• **DATA FOR THIS TASK**
╔══

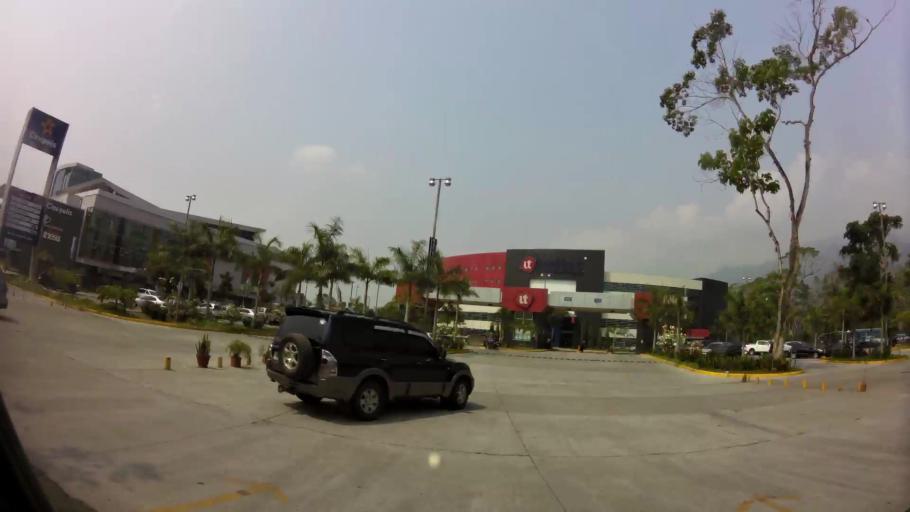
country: HN
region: Cortes
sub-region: San Pedro Sula
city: Pena Blanca
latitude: 15.5638
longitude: -88.0224
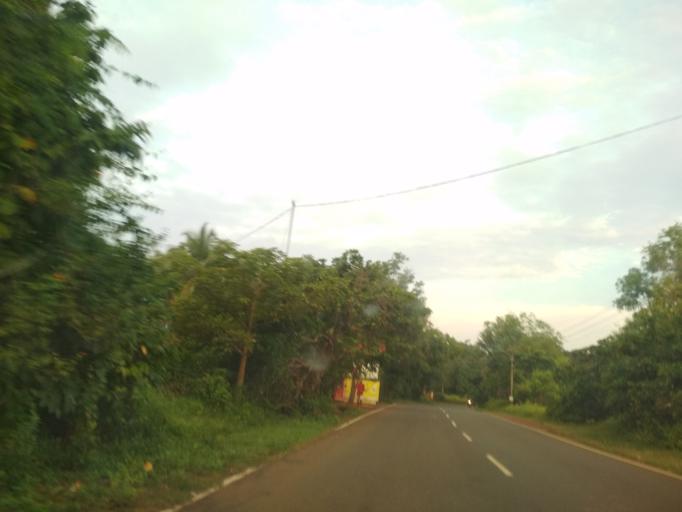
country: IN
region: Goa
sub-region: North Goa
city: Morjim
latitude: 15.6580
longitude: 73.7453
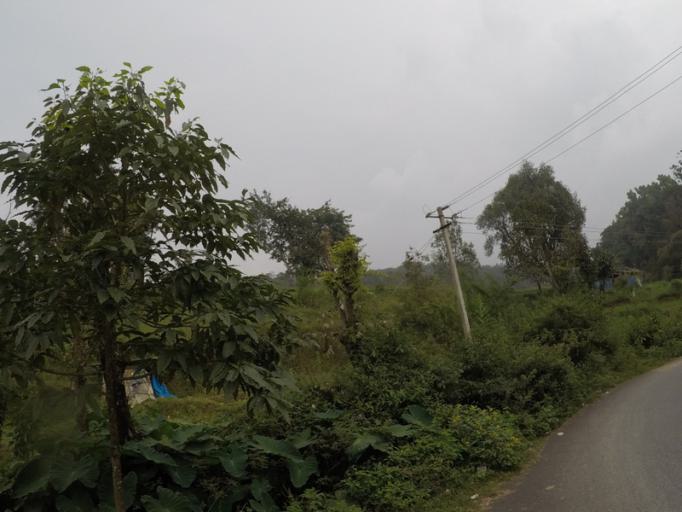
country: IN
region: Karnataka
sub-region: Chikmagalur
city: Mudigere
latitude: 13.1693
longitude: 75.4818
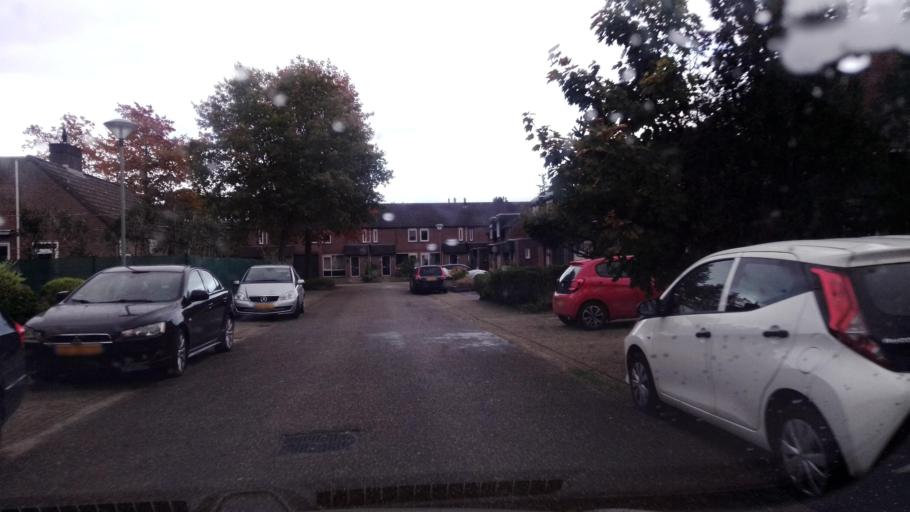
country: NL
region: Limburg
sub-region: Gemeente Venlo
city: Tegelen
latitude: 51.3306
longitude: 6.1498
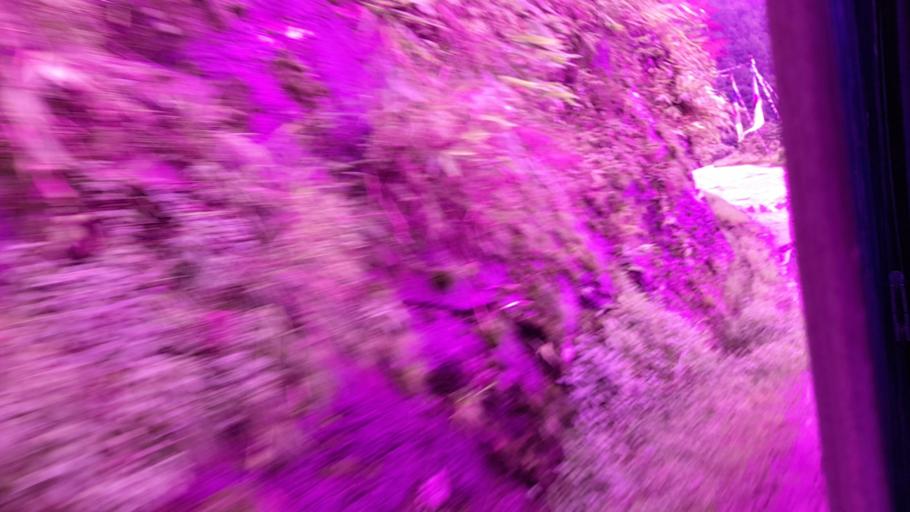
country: NP
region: Central Region
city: Kirtipur
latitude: 27.8306
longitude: 85.2049
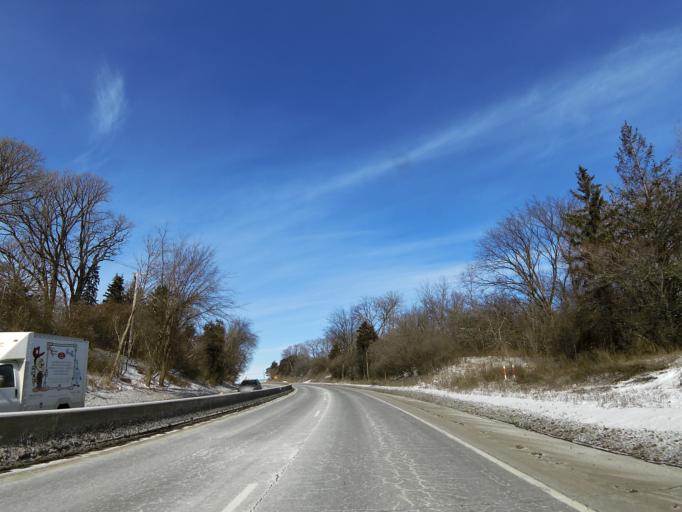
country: US
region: Minnesota
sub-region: Dakota County
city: Hastings
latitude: 44.7618
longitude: -92.8540
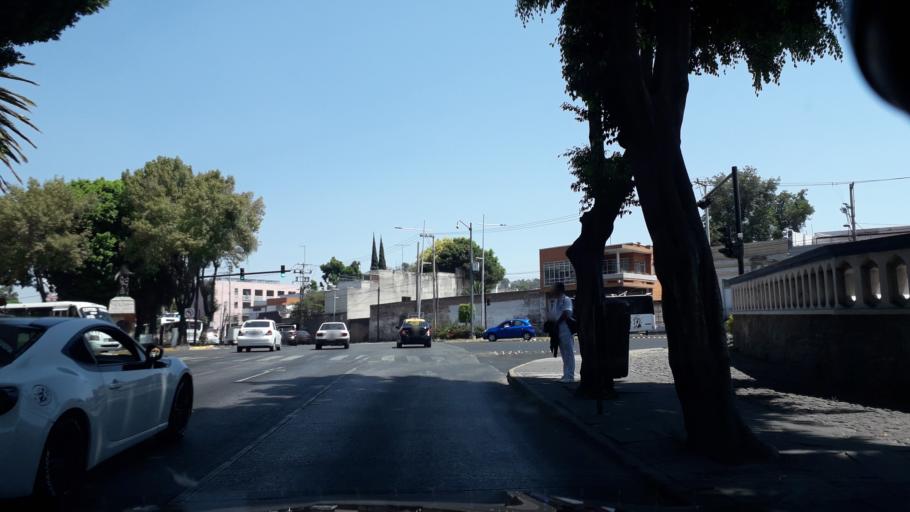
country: MX
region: Puebla
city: Puebla
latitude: 19.0484
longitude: -98.1892
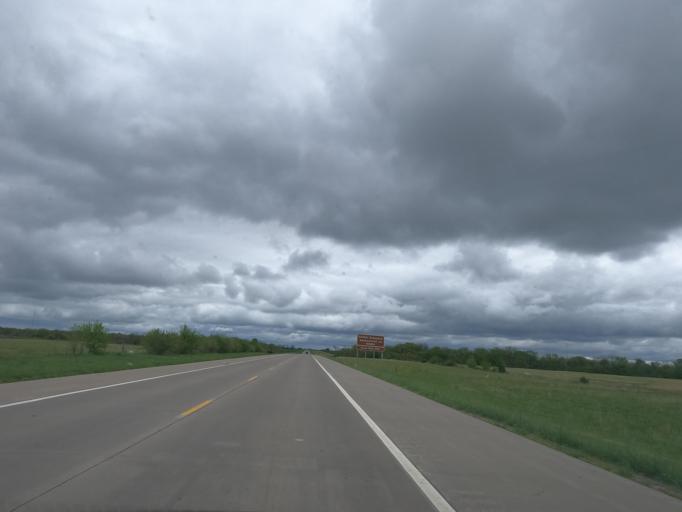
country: US
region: Kansas
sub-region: Labette County
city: Parsons
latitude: 37.3526
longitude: -95.3181
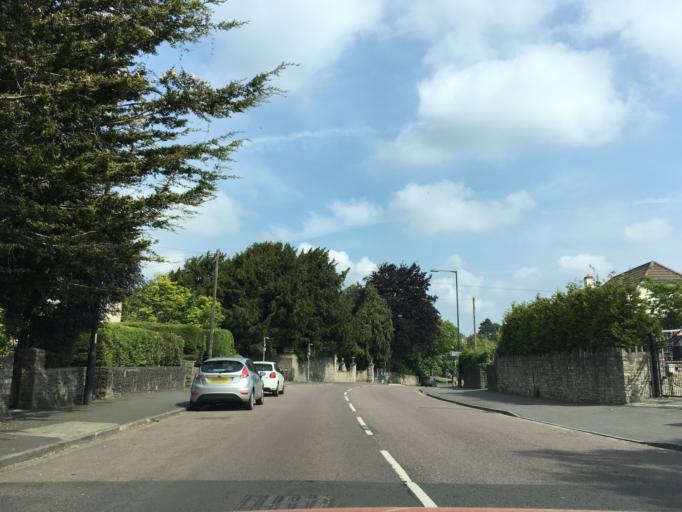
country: GB
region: England
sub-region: North Somerset
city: Dundry
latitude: 51.4169
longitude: -2.6176
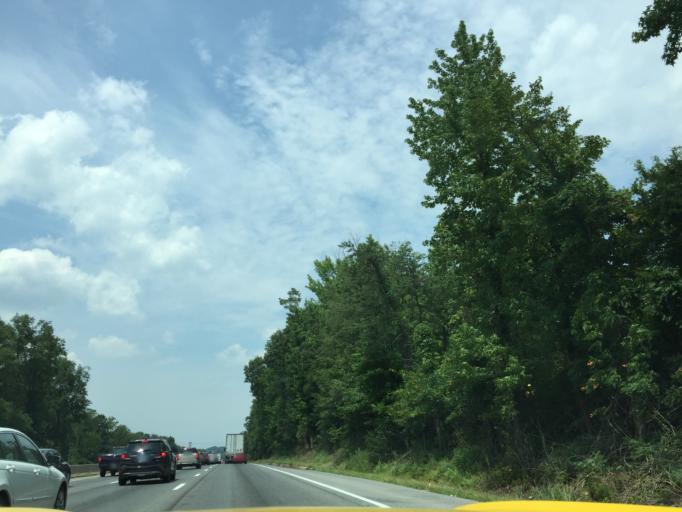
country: US
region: Maryland
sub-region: Prince George's County
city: Friendly
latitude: 38.7531
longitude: -76.9928
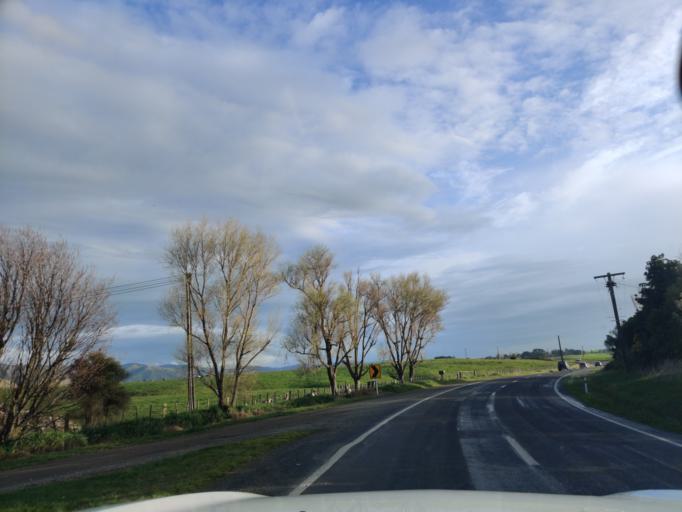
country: NZ
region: Manawatu-Wanganui
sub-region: Palmerston North City
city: Palmerston North
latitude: -40.4973
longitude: 175.4930
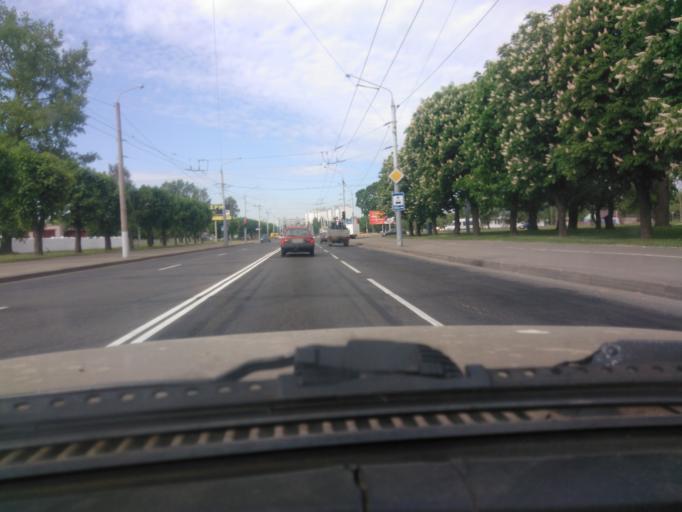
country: BY
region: Mogilev
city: Buynichy
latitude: 53.8893
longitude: 30.2855
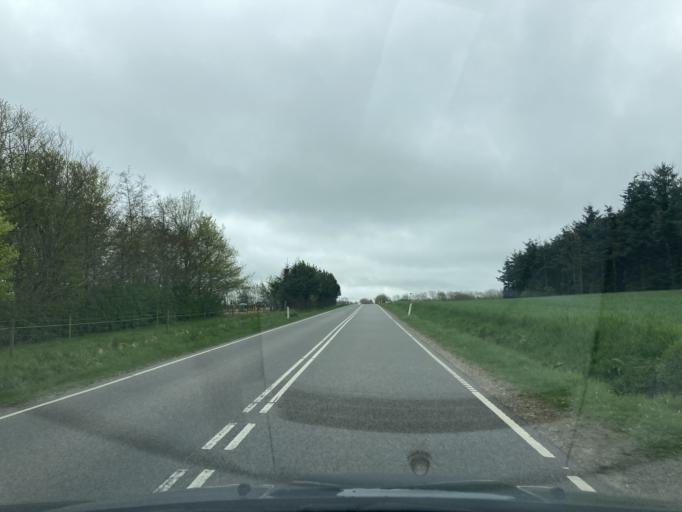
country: DK
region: North Denmark
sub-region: Thisted Kommune
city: Hurup
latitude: 56.8526
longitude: 8.3683
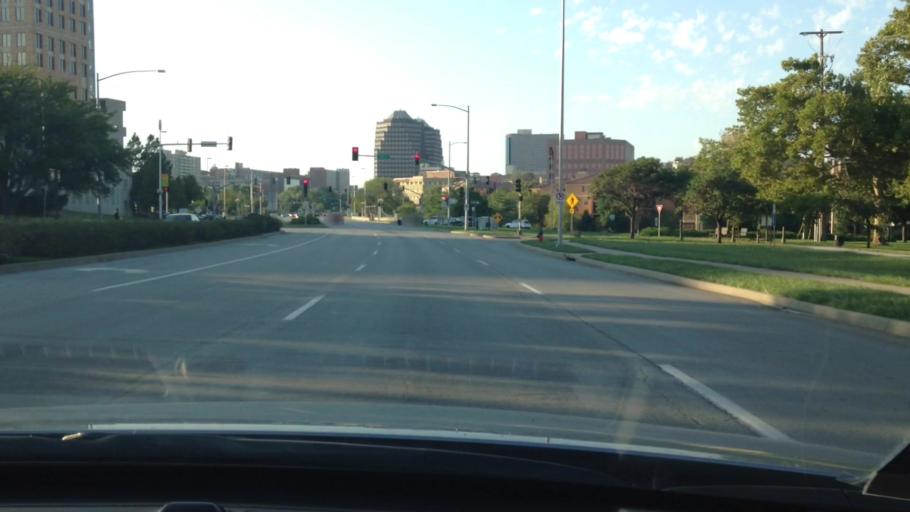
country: US
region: Kansas
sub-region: Johnson County
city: Westwood
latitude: 39.0377
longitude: -94.5845
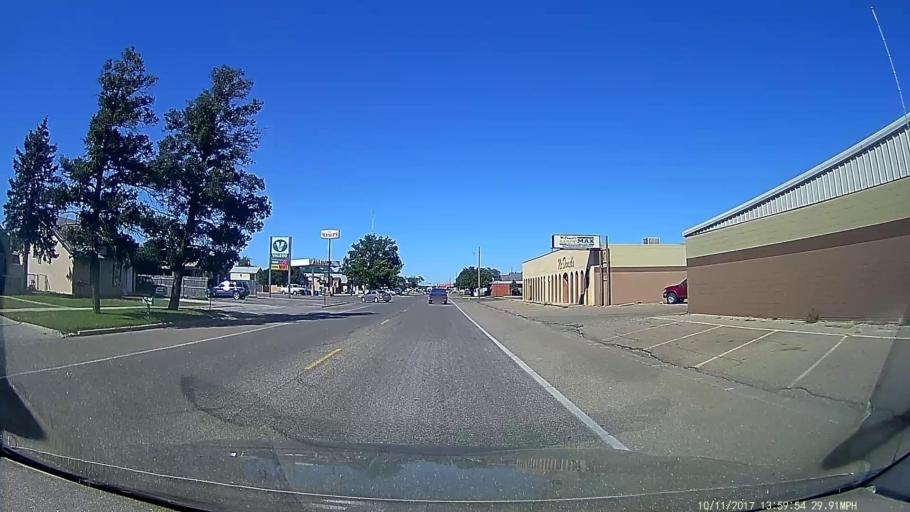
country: US
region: New Mexico
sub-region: Curry County
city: Clovis
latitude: 34.4082
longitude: -103.2066
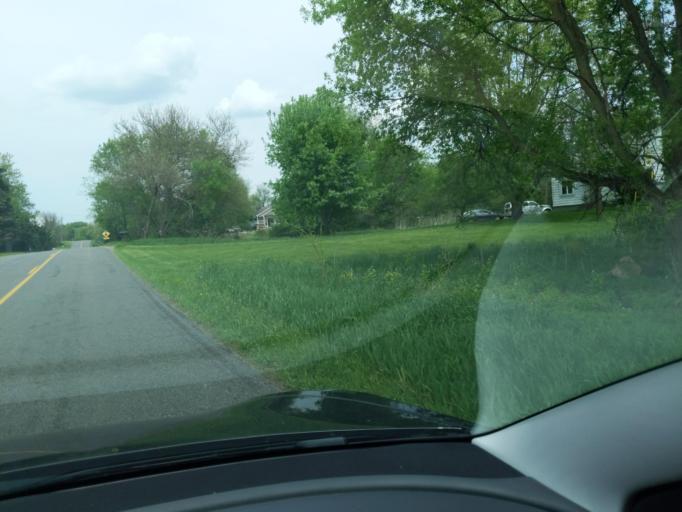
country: US
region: Michigan
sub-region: Ingham County
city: Stockbridge
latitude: 42.4514
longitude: -84.2246
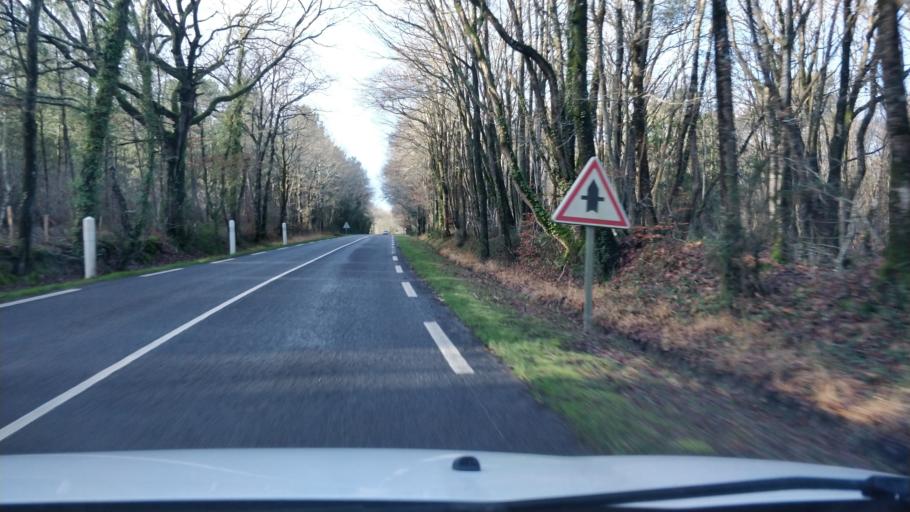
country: FR
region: Pays de la Loire
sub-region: Departement de la Loire-Atlantique
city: Herbignac
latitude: 47.4356
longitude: -2.3424
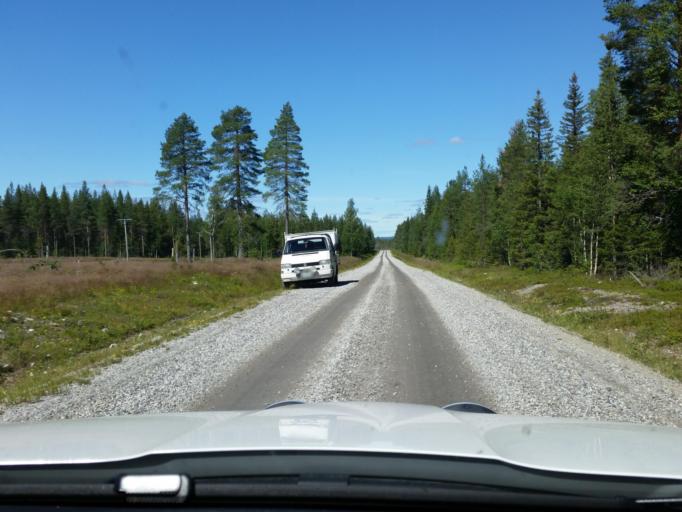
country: SE
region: Vaesterbotten
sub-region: Skelleftea Kommun
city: Storvik
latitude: 65.2648
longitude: 20.6857
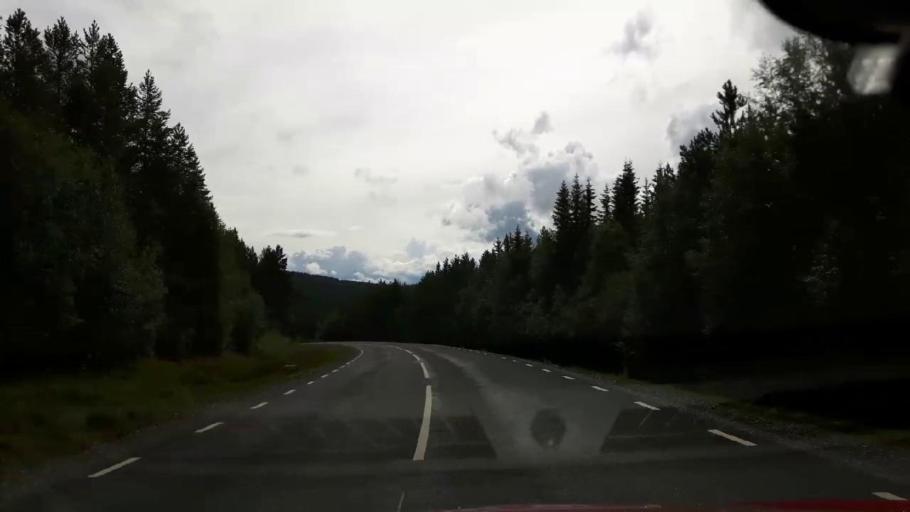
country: NO
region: Nord-Trondelag
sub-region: Lierne
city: Sandvika
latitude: 64.6382
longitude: 14.1368
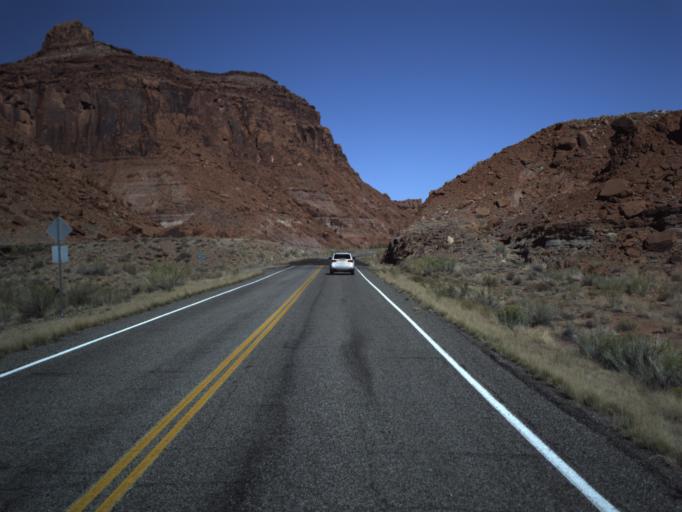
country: US
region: Utah
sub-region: San Juan County
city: Blanding
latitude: 37.9319
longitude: -110.4659
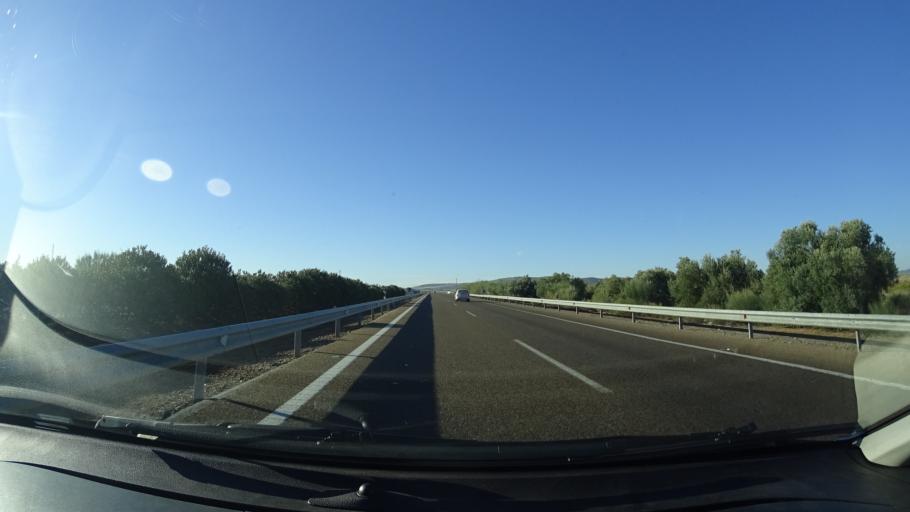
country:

╚══

• **REQUIREMENT**
Copy out every line of the records between the line holding "region: Central Region" and the line holding "region: Pays de la Loire", inclusive, keeping each line unchanged. Omit the pictures from your answer.

• **TASK OUTPUT**
region: Central Region
city: Kirtipur
latitude: 27.8306
longitude: 85.2049
country: US
region: Minnesota
sub-region: Dakota County
city: Hastings
latitude: 44.7618
longitude: -92.8540
country: MX
region: Puebla
city: Puebla
latitude: 19.0484
longitude: -98.1892
country: US
region: Kansas
sub-region: Labette County
city: Parsons
latitude: 37.3526
longitude: -95.3181
country: GB
region: England
sub-region: North Somerset
city: Dundry
latitude: 51.4169
longitude: -2.6176
country: US
region: Maryland
sub-region: Prince George's County
city: Friendly
latitude: 38.7531
longitude: -76.9928
country: NZ
region: Manawatu-Wanganui
sub-region: Palmerston North City
city: Palmerston North
latitude: -40.4973
longitude: 175.4930
country: BY
region: Mogilev
city: Buynichy
latitude: 53.8893
longitude: 30.2855
country: DK
region: North Denmark
sub-region: Thisted Kommune
city: Hurup
latitude: 56.8526
longitude: 8.3683
country: US
region: Kansas
sub-region: Johnson County
city: Westwood
latitude: 39.0377
longitude: -94.5845
country: US
region: New Mexico
sub-region: Curry County
city: Clovis
latitude: 34.4082
longitude: -103.2066
country: US
region: Michigan
sub-region: Ingham County
city: Stockbridge
latitude: 42.4514
longitude: -84.2246
country: FR
region: Pays de la Loire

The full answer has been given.